--- WORK REQUEST ---
Only lines with the word "input" are needed; collect each of them from the listing below.

--- MATERIAL FOR THE TASK ---
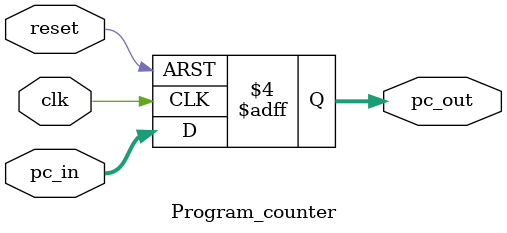
<source format=v>
`timescale 1ns / 1ps

module Program_counter(
    input clk,              // Clock signal
    input reset,            // Reset signal
    input [31:0] pc_in,
    output reg [31:0] pc_out     // Current PC
);
   initial begin
    $monitor("Time: %0t | PC Out: %h | Next PC: %h", $time, pc_out, pc_in);
end
        // Initialize PC
    initial begin
        pc_out = 32'h0;
    end

    always @(posedge clk or posedge reset) begin
 
        if (reset) begin
            // Reset PC to 0
            pc_out <= 32'b0;
        end
        
            else begin
                // Otherwise, increment PC by 4 (next instruction)
                pc_out <= pc_in;
            end
        end
endmodule
</source>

--- SOLUTION TO THIS EXERCISE ---
    input clk,              // Clock signal
    input reset,            // Reset signal
    input [31:0] pc_in,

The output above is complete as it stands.